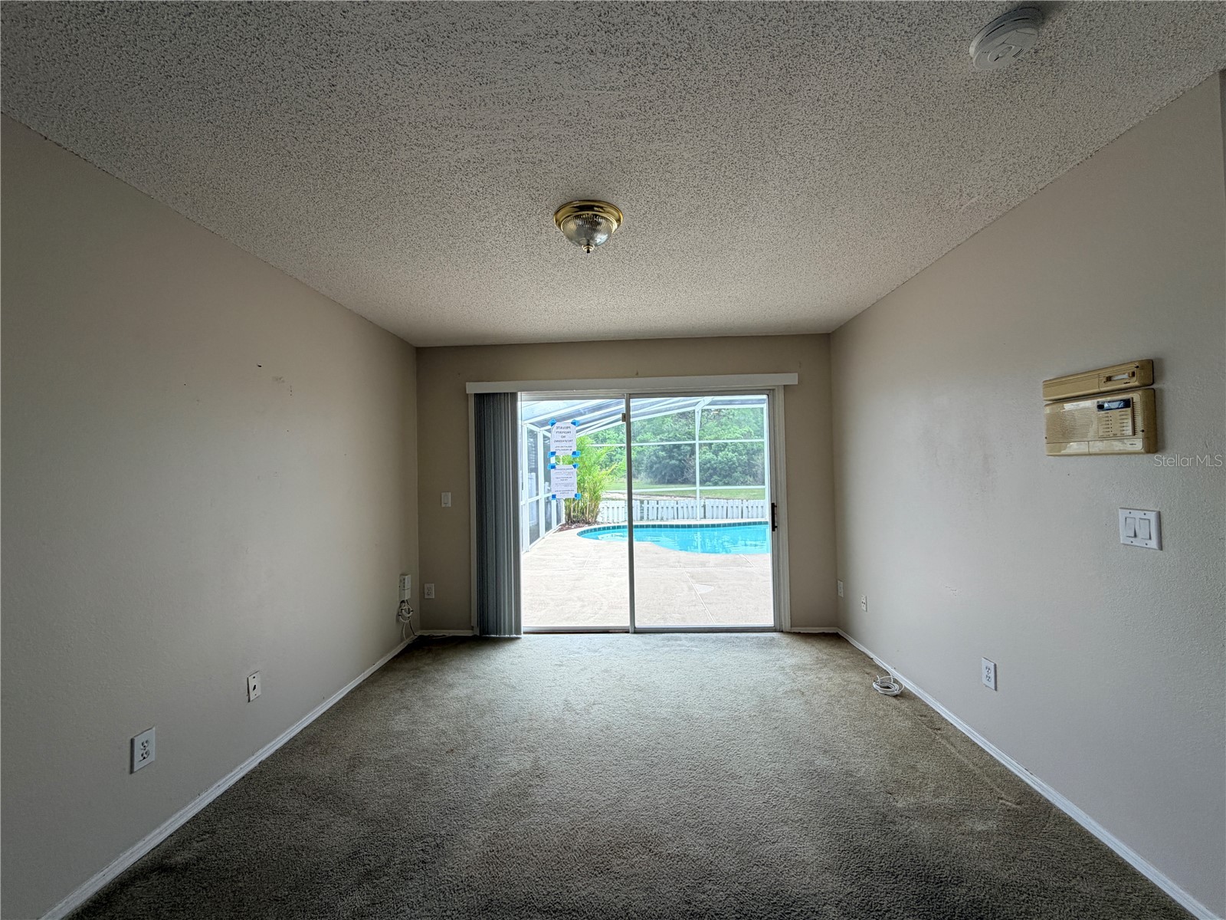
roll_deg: +1.5
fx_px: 496
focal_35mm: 14
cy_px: 460
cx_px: 613
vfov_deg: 85.7
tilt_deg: +1.4
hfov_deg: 102.1
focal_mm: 2.22
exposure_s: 1/270
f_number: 2.2
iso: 50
^^^^
### ASSIGNED TASK
From the first line to the last, copy the records exactly and skip the pictures.

### ANSWER FOR THE TASK
roll_deg: +1.5
fx_px: 496
focal_35mm: 14
cy_px: 460
cx_px: 613
vfov_deg: 85.7
tilt_deg: +1.4
hfov_deg: 102.1
focal_mm: 2.22
exposure_s: 1/270
f_number: 2.2
iso: 50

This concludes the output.